= Acrophobia (game) =

Online multiplayer word game

A screenshot of the game. Given the acronym "GMBD", players suggest phrases including "Great Miami's Beaches, Delightful" and "Great Men Born Dead".

Acrophobia is an online multiplayer word game. The game was originally conceived by Andrea Shubert, and programmed by Kenrick Mock and Michelle Hoyle in 1995. Originally available over Internet Relay Chat, the game has since been developed into a number of variants, as a download, playable through a browser, via Twitter or through Facebook.

==Background==
Created by Andrea Shubert in the mid to late 1990s, she developed a "spiritual successor" called TAG: The Acronym Game for startup gaming company play140.

==Gameplay==
Players enter a channel hosted by a bot which runs the game. In each round, the bot generates a random acronym. Players compete by racing to create the most coherent or humorous sentence that fits the acronym - in essence, a backronym. After a set amount of time expires, each player then votes anonymously via the bot for their favorite answer (aside from their own).

Points are awarded to the most popular backronym. Bonus points also may be given based on the fastest response and for voting for the winning option. Some implementations give the speed bonus to the player with the first answer that received at least one vote; this is to discourage players from quickly entering gibberish just to be the first.
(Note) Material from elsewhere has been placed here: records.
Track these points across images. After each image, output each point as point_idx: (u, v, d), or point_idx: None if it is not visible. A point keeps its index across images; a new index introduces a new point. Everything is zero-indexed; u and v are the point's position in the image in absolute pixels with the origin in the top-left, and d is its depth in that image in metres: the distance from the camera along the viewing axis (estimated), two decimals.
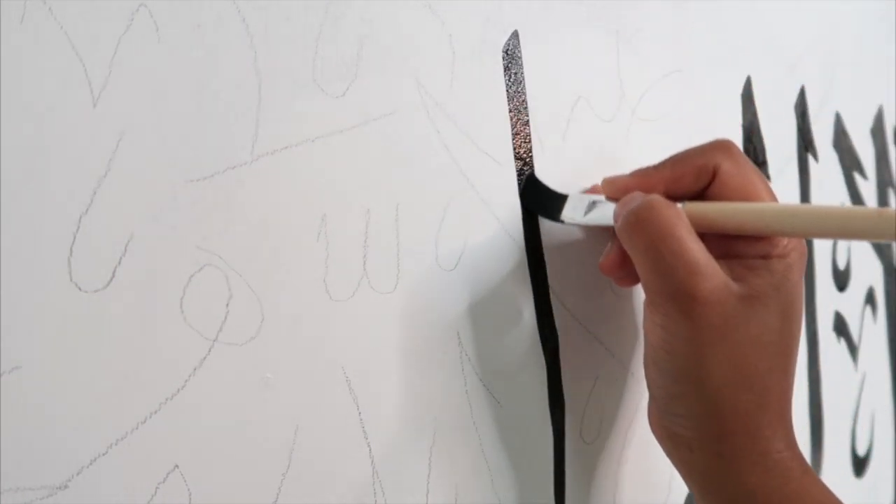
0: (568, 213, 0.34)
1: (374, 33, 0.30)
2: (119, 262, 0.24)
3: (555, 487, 0.36)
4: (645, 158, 0.40)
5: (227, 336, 0.26)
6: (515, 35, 0.35)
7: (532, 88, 0.35)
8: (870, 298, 0.59)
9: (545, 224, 0.36)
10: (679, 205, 0.31)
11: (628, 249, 0.31)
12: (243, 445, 0.27)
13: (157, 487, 0.25)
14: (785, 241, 0.31)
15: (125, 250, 0.24)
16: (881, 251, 0.61)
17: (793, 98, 0.51)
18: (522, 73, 0.35)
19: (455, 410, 0.33)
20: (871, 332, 0.60)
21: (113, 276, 0.24)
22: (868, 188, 0.60)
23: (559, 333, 0.36)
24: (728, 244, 0.31)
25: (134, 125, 0.25)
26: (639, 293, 0.40)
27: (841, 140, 0.57)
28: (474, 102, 0.33)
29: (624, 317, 0.39)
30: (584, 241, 0.37)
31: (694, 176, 0.32)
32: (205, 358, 0.26)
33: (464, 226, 0.33)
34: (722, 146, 0.32)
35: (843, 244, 0.56)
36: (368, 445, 0.30)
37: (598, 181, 0.38)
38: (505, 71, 0.34)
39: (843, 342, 0.56)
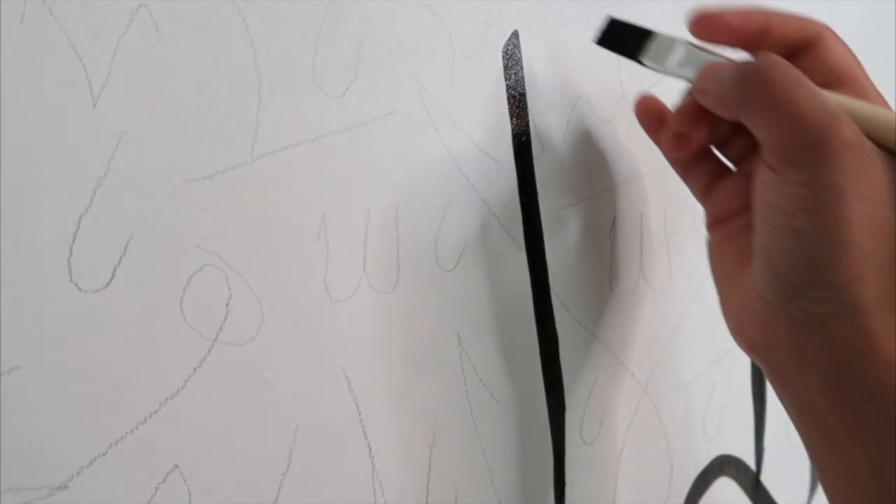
0: (653, 54, 0.31)
1: (374, 33, 0.30)
2: (119, 262, 0.24)
3: (555, 487, 0.36)
4: (645, 158, 0.40)
5: (227, 336, 0.26)
6: (515, 35, 0.35)
7: (532, 88, 0.35)
8: None
9: (545, 224, 0.36)
10: None
11: (745, 106, 0.28)
12: (243, 445, 0.27)
13: (157, 487, 0.25)
14: None
15: (125, 250, 0.24)
16: None
17: None
18: (522, 74, 0.35)
19: (455, 410, 0.33)
20: None
21: (113, 276, 0.24)
22: None
23: (559, 333, 0.36)
24: None
25: (134, 125, 0.25)
26: (639, 293, 0.40)
27: None
28: (474, 102, 0.33)
29: (624, 317, 0.39)
30: (585, 241, 0.37)
31: (795, 33, 0.29)
32: (205, 358, 0.26)
33: (464, 226, 0.33)
34: (824, 24, 0.29)
35: None
36: (368, 445, 0.30)
37: (599, 181, 0.38)
38: (505, 71, 0.34)
39: None
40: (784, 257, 0.27)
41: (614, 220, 0.39)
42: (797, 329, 0.27)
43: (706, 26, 0.30)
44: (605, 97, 0.38)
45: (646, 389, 0.40)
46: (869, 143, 0.26)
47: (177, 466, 0.25)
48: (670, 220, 0.42)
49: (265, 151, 0.27)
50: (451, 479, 0.32)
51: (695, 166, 0.34)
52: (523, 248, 0.35)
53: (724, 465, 0.46)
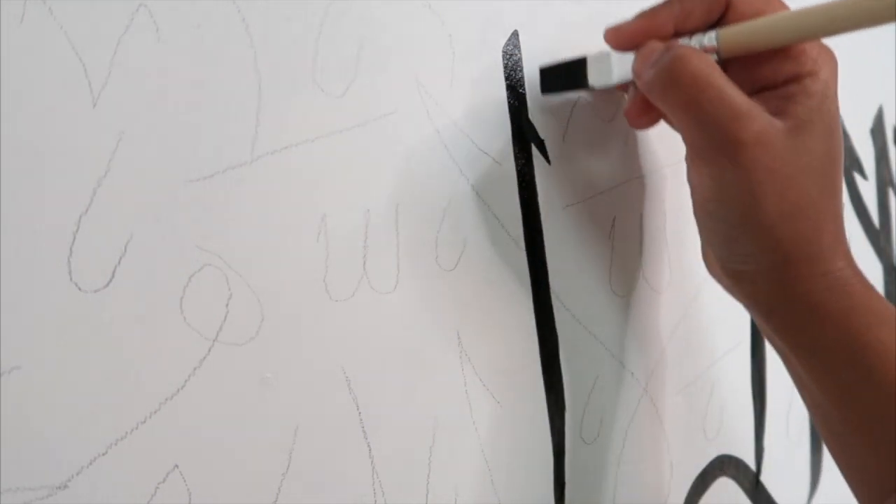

Bonus points for voting for the winner helps discourage players from intentionally voting for poor answers to avoid giving votes to answers that might beat their own.

Some versions of the game were criticized for the ease with which players could disrupt games with obscenities, and the anonymous nature of the site meant that there were no repercussions for this behavior. Usually, nonsense backronyms will score low and the most humorous sounding backronym which effectively makes a sentence from the initials will win. Some rounds may have a specific topic that the answers should fit, although enforcement of the topic depends on solely on the other players' willingness to vote for off-topic answers.
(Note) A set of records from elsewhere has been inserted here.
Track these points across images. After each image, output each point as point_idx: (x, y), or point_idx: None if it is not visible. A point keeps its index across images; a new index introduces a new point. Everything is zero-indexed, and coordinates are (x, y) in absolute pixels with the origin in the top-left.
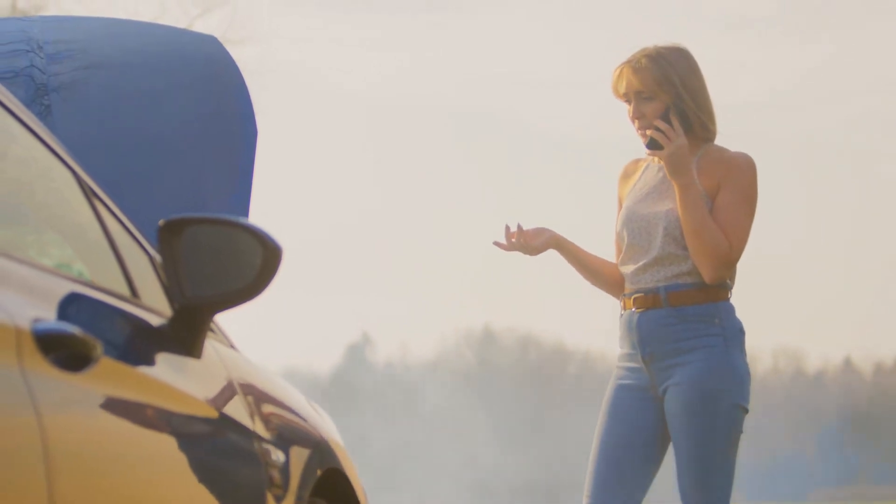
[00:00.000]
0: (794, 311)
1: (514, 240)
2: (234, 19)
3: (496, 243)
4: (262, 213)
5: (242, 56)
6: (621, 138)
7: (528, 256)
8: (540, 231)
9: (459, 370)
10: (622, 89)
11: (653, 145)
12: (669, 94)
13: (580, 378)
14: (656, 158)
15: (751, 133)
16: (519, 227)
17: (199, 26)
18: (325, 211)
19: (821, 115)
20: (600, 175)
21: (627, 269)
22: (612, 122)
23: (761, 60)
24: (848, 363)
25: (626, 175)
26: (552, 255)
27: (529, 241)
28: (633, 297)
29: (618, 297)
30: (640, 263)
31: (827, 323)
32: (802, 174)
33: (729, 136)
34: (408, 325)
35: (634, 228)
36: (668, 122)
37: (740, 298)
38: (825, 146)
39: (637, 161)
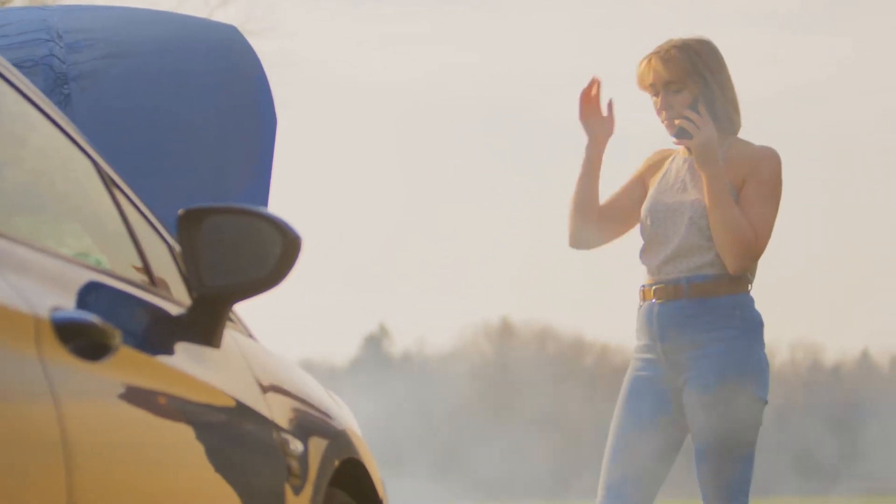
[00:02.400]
0: (811, 305)
1: (593, 93)
2: (254, 11)
3: (584, 93)
4: (280, 204)
5: (262, 48)
6: (649, 134)
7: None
8: (610, 123)
9: (477, 362)
10: (649, 80)
11: (682, 134)
12: (699, 84)
13: (598, 371)
14: (683, 150)
15: (772, 128)
16: (610, 102)
17: (218, 17)
18: (343, 202)
19: (844, 110)
20: (627, 171)
21: (649, 261)
22: (640, 118)
23: (783, 55)
24: (865, 356)
25: (653, 164)
26: (570, 248)
27: (598, 116)
28: (653, 288)
29: (582, 240)
30: (663, 255)
31: (844, 316)
32: (822, 169)
33: (751, 130)
34: (425, 317)
35: (659, 218)
36: (697, 112)
37: (758, 291)
38: (844, 142)
39: (663, 151)
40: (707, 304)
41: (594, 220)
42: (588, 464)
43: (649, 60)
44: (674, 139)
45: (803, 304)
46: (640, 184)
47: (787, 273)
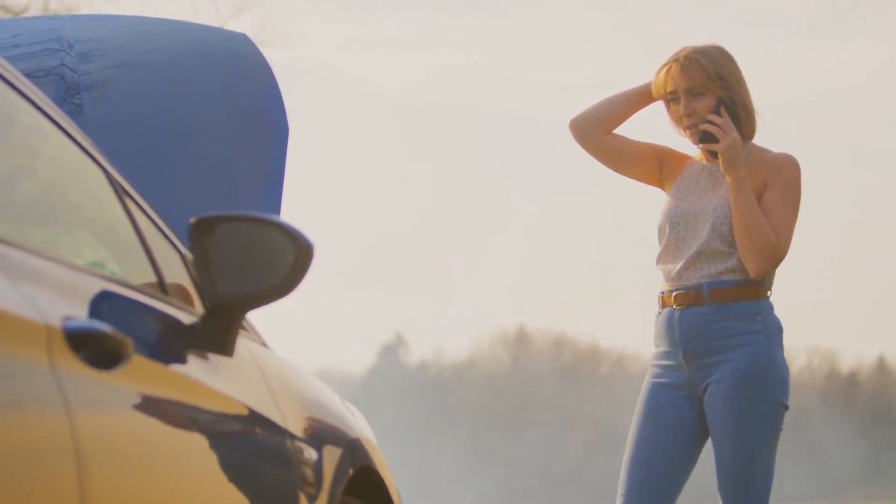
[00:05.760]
0: (828, 311)
1: None
2: (266, 21)
3: None
4: (294, 213)
5: (273, 57)
6: (655, 140)
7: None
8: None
9: (493, 371)
10: (669, 87)
11: (706, 138)
12: (720, 87)
13: (614, 378)
14: (700, 156)
15: (787, 133)
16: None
17: (231, 27)
18: (358, 211)
19: (861, 114)
20: (636, 182)
21: (668, 268)
22: (645, 124)
23: (795, 60)
24: (882, 363)
25: (676, 160)
26: (586, 255)
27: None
28: (673, 295)
29: (582, 127)
30: (682, 260)
31: (861, 323)
32: (839, 175)
33: (770, 137)
34: (441, 326)
35: (679, 223)
36: (720, 116)
37: (775, 298)
38: (863, 148)
39: (680, 155)
40: (729, 309)
41: (604, 129)
42: (606, 471)
43: (668, 68)
44: (698, 145)
45: (820, 311)
46: (655, 156)
47: (803, 280)
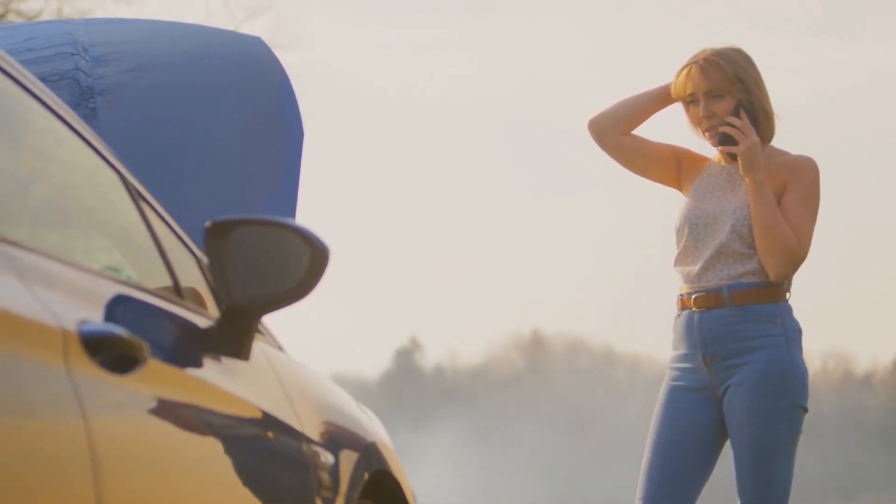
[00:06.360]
0: (843, 314)
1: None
2: (280, 24)
3: None
4: (309, 217)
5: (288, 61)
6: (674, 141)
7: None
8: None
9: (508, 375)
10: (689, 90)
11: (726, 141)
12: (739, 90)
13: (629, 383)
14: (718, 158)
15: (796, 135)
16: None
17: (245, 30)
18: (373, 215)
19: (869, 116)
20: (649, 182)
21: (687, 269)
22: (662, 127)
23: (802, 61)
24: None
25: (693, 162)
26: (600, 258)
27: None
28: (693, 297)
29: (600, 127)
30: (701, 262)
31: (876, 325)
32: (849, 177)
33: (778, 139)
34: (457, 330)
35: (698, 224)
36: (739, 118)
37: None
38: (872, 148)
39: (697, 156)
40: (749, 312)
41: (623, 130)
42: (622, 475)
43: (688, 70)
44: (718, 147)
45: (834, 313)
46: (672, 157)
47: (817, 282)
Acrophobia was commended as an online game that showed the potential for educational use, and that its use of technology allowed "imaginative play, instant feedback, and [an] unusual scoring system."

An example game typically goes as follows:
- a 3-letter round
- a 4-letter round
- a 5-letter round
- a 6-letter round
- a 7-letter round

Then, it goes back to 3 letters and starts the cycle over.

Once one player reaches 30 points, the top two players at this point are chosen to face-off. In the face-off rounds, the two players enter their acronyms and everyone else votes not knowing which acronym is from which player. Each face-off round lasts about 20 seconds and consists of:
- a 3-letter round
- a 4-letter round
- a 5-letter round
The player with the most points from the face-off round wins the game.

==Reception==
Acrophobia was a runner-up for Computer Gaming Worlds 1997 "Puzzle Game of the Year" award, which ultimately went to Smart Games Challenge 2. However, it won GameSpots 1997 "Best Online-Only Game" award; the editors wrote, "Besides being a fun and very addictive game, the great thing about Acrophobia is the social experience."